[CMake] CMake with Lua Experiment

Brandon Van Every bvanevery at gmail.com
Wed Nov 28 14:35:11 EST 2007


On Nov 28, 2007 1:28 PM, Alexander Neundorf <a.neundorf-work at gmx.net> wrote:
> On Wednesday 28 November 2007, Brandon Van Every wrote:
> > On Nov 28, 2007 3:17 AM, E. Wing <ewmailing at gmail.com> wrote:
> > > Right now I think it's just an experiment to see how things might
> > > work, how much effort would be involved, and how much of an impedance
> > > mismatch there will be with how things are currently done. It sounds
> > > like things may not progress any further unless a real long term
> > > vision for CMake is developed and embraced.
> >
> > Gee you want one of those?  :-)  Here's one: happy, shiny programmers
> > using a happy, shiny, fullblown programming language to implement
> > entire build systems
>
> I for one really don't want that.
> I don't want a full blown programming language in my build scripts. I don't
> want to understand actual programs when looking at build files. IMO it is ok
> that the cmake language is limited, this way you don't end up with programs
> as build files.
> This is what can happen if you use scons, then you have programs as build
> scripts.
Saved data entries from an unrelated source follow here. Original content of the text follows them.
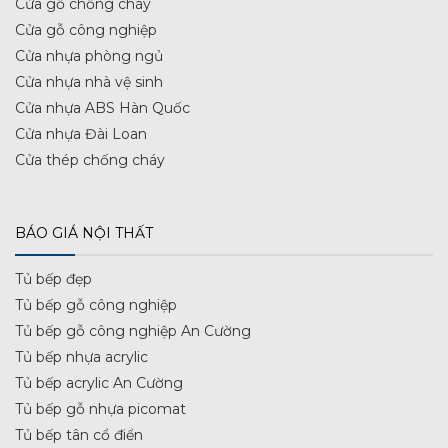
Cửa gỗ chống cháy
Cửa gỗ công nghiệp
Cửa nhựa phòng ngủ
Cửa nhựa nhà vệ sinh
Cửa nhựa ABS Hàn Quốc
Cửa nhựa Đài Loan
Cửa thép chống cháy
BÁO GIÁ NỘI THẤT
Tủ bếp đẹp
Tủ bếp gỗ công nghiệp
Tủ bếp gỗ công nghiệp An Cường
Tủ bếp nhựa acrylic
Tủ bếp acrylic An Cường
Tủ bếp gỗ nhựa picomat
Tủ bếp tân cổ điển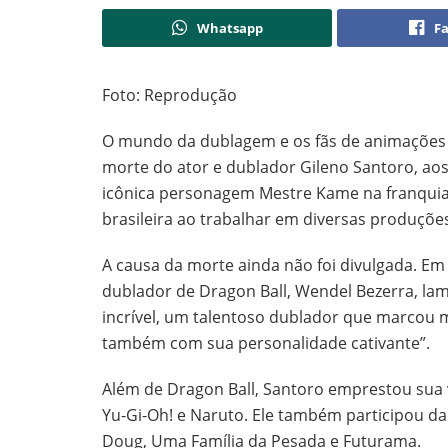
Whatsapp
F
Foto: Reprodução
O mundo da dublagem e os fãs de animações j
morte do ator e dublador Gileno Santoro, aos
icônica personagem Mestre Kame na franquia
brasileira ao trabalhar em diversas produçõe
A causa da morte ainda não foi divulgada. E
dublador de Dragon Ball, Wendel Bezerra, la
incrível, um talentoso dublador que marcou 
também com sua personalidade cativante”.
Além de Dragon Ball, Santoro emprestou su
Yu-Gi-Oh! e Naruto. Ele também participou 
Doug, Uma Família da Pesada e Futurama.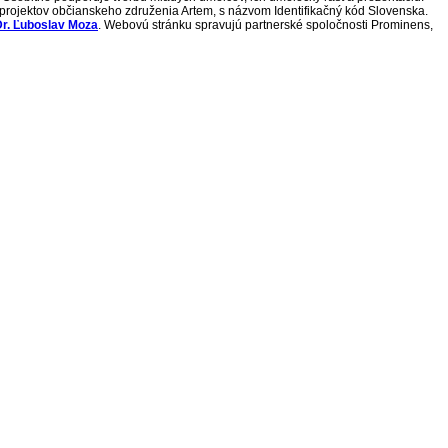
h projektov občianskeho združenia Artem, s názvom Identifikačný kód Slovenska.
r. Ľuboslav Moza
. Webovú stránku spravujú partnerské spoločnosti Prominens,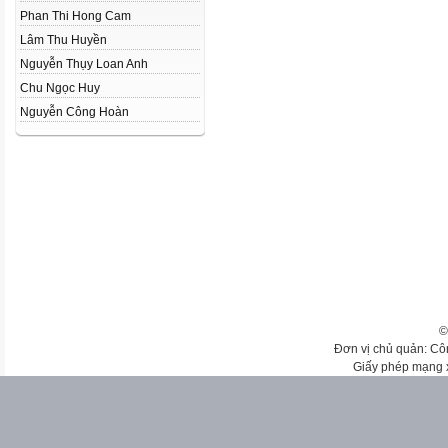
Phan Thi Hong Cam
Lâm Thu Huyền
Nguyễn Thụy Loan Anh
Chu Ngọc Huy
Nguyễn Công Hoàn
©
Đơn vị chủ quản: Cô
Giấy phép mạng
And everybody can program something more fancy. IMO this is wrong
> for a build system.
>
> Still having some type of variable scoping would be nice to have :-)
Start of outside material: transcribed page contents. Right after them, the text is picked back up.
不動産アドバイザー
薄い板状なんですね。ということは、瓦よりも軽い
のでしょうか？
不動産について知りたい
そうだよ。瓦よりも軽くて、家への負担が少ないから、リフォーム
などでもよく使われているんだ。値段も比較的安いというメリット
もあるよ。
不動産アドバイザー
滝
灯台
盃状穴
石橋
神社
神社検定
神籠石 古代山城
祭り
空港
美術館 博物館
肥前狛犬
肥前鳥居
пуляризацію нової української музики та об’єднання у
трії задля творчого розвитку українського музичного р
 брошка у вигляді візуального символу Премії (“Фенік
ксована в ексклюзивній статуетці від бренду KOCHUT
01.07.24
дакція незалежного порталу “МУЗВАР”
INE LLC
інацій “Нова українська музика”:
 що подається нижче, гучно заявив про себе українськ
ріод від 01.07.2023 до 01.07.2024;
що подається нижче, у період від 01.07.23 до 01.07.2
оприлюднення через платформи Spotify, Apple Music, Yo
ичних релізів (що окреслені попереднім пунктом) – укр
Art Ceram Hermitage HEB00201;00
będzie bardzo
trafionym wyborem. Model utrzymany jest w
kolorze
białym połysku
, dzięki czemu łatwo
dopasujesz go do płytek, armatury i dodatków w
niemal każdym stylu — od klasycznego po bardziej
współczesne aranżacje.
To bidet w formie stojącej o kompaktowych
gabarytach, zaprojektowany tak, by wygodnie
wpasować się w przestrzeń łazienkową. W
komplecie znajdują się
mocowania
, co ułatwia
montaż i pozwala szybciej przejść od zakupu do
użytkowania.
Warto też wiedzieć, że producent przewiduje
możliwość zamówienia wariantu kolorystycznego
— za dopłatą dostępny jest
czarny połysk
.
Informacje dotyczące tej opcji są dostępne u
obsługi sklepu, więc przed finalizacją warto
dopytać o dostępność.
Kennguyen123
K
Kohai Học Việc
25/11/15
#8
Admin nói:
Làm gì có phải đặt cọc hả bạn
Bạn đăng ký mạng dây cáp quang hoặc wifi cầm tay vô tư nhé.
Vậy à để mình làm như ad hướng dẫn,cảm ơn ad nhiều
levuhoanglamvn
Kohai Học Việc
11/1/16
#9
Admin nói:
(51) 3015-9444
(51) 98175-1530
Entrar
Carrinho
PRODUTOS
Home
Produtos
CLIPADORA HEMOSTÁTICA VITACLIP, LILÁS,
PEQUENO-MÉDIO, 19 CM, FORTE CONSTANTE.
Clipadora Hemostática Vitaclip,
I somewhat agree with you.  I'm not a fan of "here's this tweaky thing
you can do in Lua or Ruby."  The few times I've tried to be "helpful"
when a group was trying to get their build system off the ground (was
it OpenSceneGraph or G3D, I forget?) I railed against programmatic
approaches.  It's way easier for me to understand straight CMake
script than a pile of gratuitous abstractions that some programmer
thought would be kewl.

*However*, the need for robust scoping has been proven in my own and
other people's work.  As far as I'm concerned it's not just a "nice to
have" item.   Strategically, over the next 10 years, it is an
essential item to have.  Or CMake will someday be regarded as an
unacceptable toy, incapable of meeting the complexity requirements of
the software of the day.  CMake is currently ahead of the competition
in terms of capabilities; over the long haul, that happy fact is not
guaranteed.  Just as we all hate Autoconf now, if CMake is not
forwards-looking as far as capabilities, someday we will all hate
CMake. [*]

Because I see the need for scoping at present, I'm willing to concede
the possibility that Object Orientation, or some other higher level
organizational paradigm, may be needed in the future.  I don't know at
what point in the future, and I expect later rather than sooner, but
nevertheless technology marches on.  ASM code gave way to C code, C
code gave way to C++ code, C++ code gave way to Java code.  Each
generation of programmers claimed a lack of need, and each generation
is consistently proven to be partly wrong.  The old technologies and
paradigms persist, but new technologies and paradigms emerge and
capture large chunks of programmer marketshare.

I'm sensitive to the imperatives of marketshare.  I want more money in
CMake consulting.  I want more money in Open Source cross-pollenation
between Unix and Windows.  So, if "fancier programming constructs"
make a tool vastly more popular, I take that into consideration.

[*] Frankly some people hate CMake now, and they don't make it a secret.